Featured Image: Levi Damasceno

15 Comments

  • The job searching bit sounds so freaking familiar, but I was doing it in 2009 instead of in 2008 (even in the southeast just a few hours from Atlanta). Looking back it’s insane to me that I struggled to get a low paid retail job when I also could have played to my strengths in such a different way.

    • I know right?! It’s so strange how we go into panic mode and try to secure jobs we don’t even want when we would probably have a better chance making money doing something that interests us. Oh well, live and learn. Thanks for reading! 🙂

  • There’s something about learning the second time around that this is a cyclical thing and that they come approximately every ten years that takes a lot of panic out of facing down the next recession for me. Like you, 2008 was my first rodeo and I didn’t know that recessions are normal and in a grand scheme kind of way, predictable. The thing that particularly stuck with me was that it was such a bad one, and it turns out that generally speaking, we don’t have to brace for every single one as if they’ll be catastrophic. (I still do, though. I’ve been semi holding my breath.)

    And yeah, running home when you’re married is a much weirder proposition 😁

    • That’s such a great point! (The fact that the 2008 recession was exceptionally bad, and others tend to be less devastating.) Now that we’ve survived one of the worst case scenarios, future ones will *hopefully* be a piece of cake. Thanks for reading!

  • What a great perspective! I actually belly laughed at the “What I Would Do Now” section regarding the bill collectors haha! Hindsight really is 20/20.

    • Okay, now I can officially add “succeeded in making reader belly laugh at her writing” to my resume. Flawless victory. Lol! But yeah, hindsight always makes you see what could have been done better so I try not to beat myself up over the mistakes I made. Thanks for reading!

  • Great story. I was 23 too and that was the first time I was really aware of the economy and why a recession was. I was supposed to seperate from the military in March of 2009….let’s just say good thing I didn’t.
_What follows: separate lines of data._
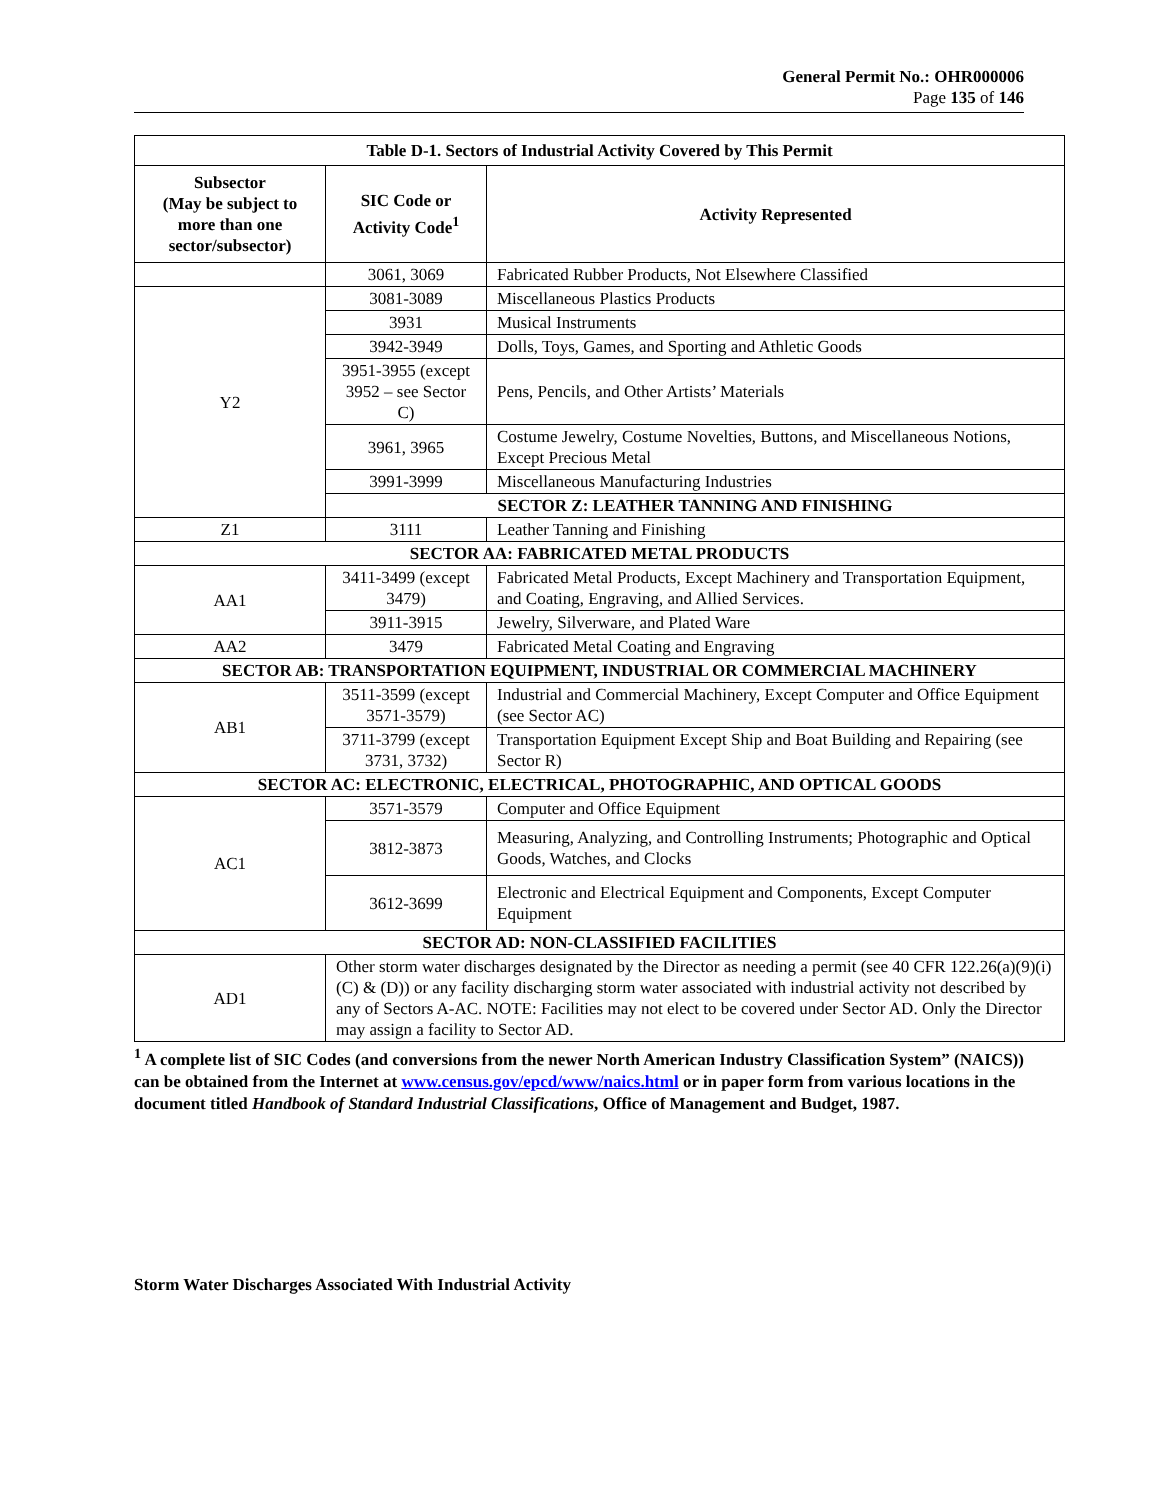General Permit No.: OHR000006
Page 135 of 146
| Table D-1. Sectors of Industrial Activity Covered by This Permit | | |
| --- | --- | --- |
| Subsector (May be subject to more than one sector/subsector) | SIC Code or Activity Code<sup>1</sup> | Activity Represented |
| | 3061, 3069 | Fabricated Rubber Products, Not Elsewhere Classified |
| Y2 | 3081-3089 | Miscellaneous Plastics Products |
| | 3931 | Musical Instruments |
| | 3942-3949 | Dolls, Toys, Games, and Sporting and Athletic Goods |
| | 3951-3955 (except 3952 – see Sector C) | Pens, Pencils, and Other Artists’ Materials |
| | 3961, 3965 | Costume Jewelry, Costume Novelties, Buttons, and Miscellaneous Notions, Except Precious Metal |
| | 3991-3999 | Miscellaneous Manufacturing Industries |
| | SECTOR Z: LEATHER TANNING AND FINISHING | |
| Z1 | 3111 | Leather Tanning and Finishing |
| SECTOR AA: FABRICATED METAL PRODUCTS | | |
| AA1 | 3411-3499 (except 3479) | Fabricated Metal Products, Except Machinery and Transportation Equipment, and Coating, Engraving, and Allied Services. |
| | 3911-3915 | Jewelry, Silverware, and Plated Ware |
| AA2 | 3479 | Fabricated Metal Coating and Engraving |
| SECTOR AB: TRANSPORTATION EQUIPMENT, INDUSTRIAL OR COMMERCIAL MACHINERY | | |
| AB1 | 3511-3599 (except 3571-3579) | Industrial and Commercial Machinery, Except Computer and Office Equipment (see Sector AC) |
| | 3711-3799 (except 3731, 3732) | Transportation Equipment Except Ship and Boat Building and Repairing (see Sector R) |
| SECTOR AC: ELECTRONIC, ELECTRICAL, PHOTOGRAPHIC, AND OPTICAL GOODS | | |
| AC1 | 3571-3579 | Computer and Office Equipment |
| | 3812-3873 | Measuring, Analyzing, and Controlling Instruments; Photographic and Optical Goods, Watches, and Clocks |
| | 3612-3699 | Electronic and Electrical Equipment and Components, Except Computer Equipment |
| SECTOR AD: NON-CLASSIFIED FACILITIES | | |
| AD1 | Other storm water discharges designated by the Director as needing a permit (see 40 CFR 122.26(a)(9)(i)(C) & (D)) or any facility discharging storm water associated with industrial activity not described by any of Sectors A-AC. NOTE: Facilities may not elect to be covered under Sector AD. Only the Director may assign a facility to Sector AD. | |
<sup>1</sup> A complete list of SIC Codes (and conversions from the newer North American Industry Classification System” (NAICS)) can be obtained from the Internet at www.census.gov/epcd/www/naics.html or in paper form from various locations in the document titled Handbook of Standard Industrial Classifications, Office of Management and Budget, 1987.
Storm Water Discharges Associated With Industrial Activity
    It’s hard to really judge things at that age and that point of life. I wish there would have been better financial education about that time to help people like us make better descisions. “You don’t know what you don’t know” holds very true. Love your learning experience with the bill collectors and your new found attitude lol. Power to you and your financial future!
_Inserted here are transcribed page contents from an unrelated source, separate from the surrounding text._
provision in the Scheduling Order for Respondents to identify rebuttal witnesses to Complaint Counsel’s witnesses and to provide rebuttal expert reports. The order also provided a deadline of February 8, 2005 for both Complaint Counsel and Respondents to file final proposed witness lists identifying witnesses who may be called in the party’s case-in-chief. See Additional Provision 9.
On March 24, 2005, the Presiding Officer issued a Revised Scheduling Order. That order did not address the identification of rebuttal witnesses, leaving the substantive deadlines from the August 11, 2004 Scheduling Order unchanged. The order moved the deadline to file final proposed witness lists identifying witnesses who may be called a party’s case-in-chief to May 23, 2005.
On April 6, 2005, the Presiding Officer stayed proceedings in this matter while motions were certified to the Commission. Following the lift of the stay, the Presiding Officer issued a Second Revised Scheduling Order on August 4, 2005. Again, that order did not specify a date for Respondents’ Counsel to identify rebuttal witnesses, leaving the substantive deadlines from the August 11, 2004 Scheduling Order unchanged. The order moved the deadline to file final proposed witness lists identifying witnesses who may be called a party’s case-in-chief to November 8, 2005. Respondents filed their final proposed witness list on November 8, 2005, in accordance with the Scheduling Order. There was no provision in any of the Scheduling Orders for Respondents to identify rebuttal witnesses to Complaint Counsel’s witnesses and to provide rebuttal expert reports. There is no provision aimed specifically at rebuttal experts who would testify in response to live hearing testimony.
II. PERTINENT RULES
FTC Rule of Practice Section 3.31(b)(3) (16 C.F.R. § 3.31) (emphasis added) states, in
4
    • Hi Jeff, thanks for your comment. Interesting that you were in the military during that time. I think the instability from the recession was part of why I decided to join the military in 2011. It helped me to get back on my feet in a way that I don’t think would have happened if I chose another path.

      Comprehensive financial education would have been a huge help for me back then. I’m hoping that sharing what I learned will help those who are still trying to figure things out. Good luck to you in your financial future as well! 🙂

  • Yay for growth. I panicked during the last shutdown (2013) This shutdown, I was better prepared. Although I had just moved back to Maryland from Atlanta, I had a little savings so I wasn’t as shellshocked. In addition, I had a side hustle (Ubereats) plus I was content to just “be still”. When you know better, you do better. Great post!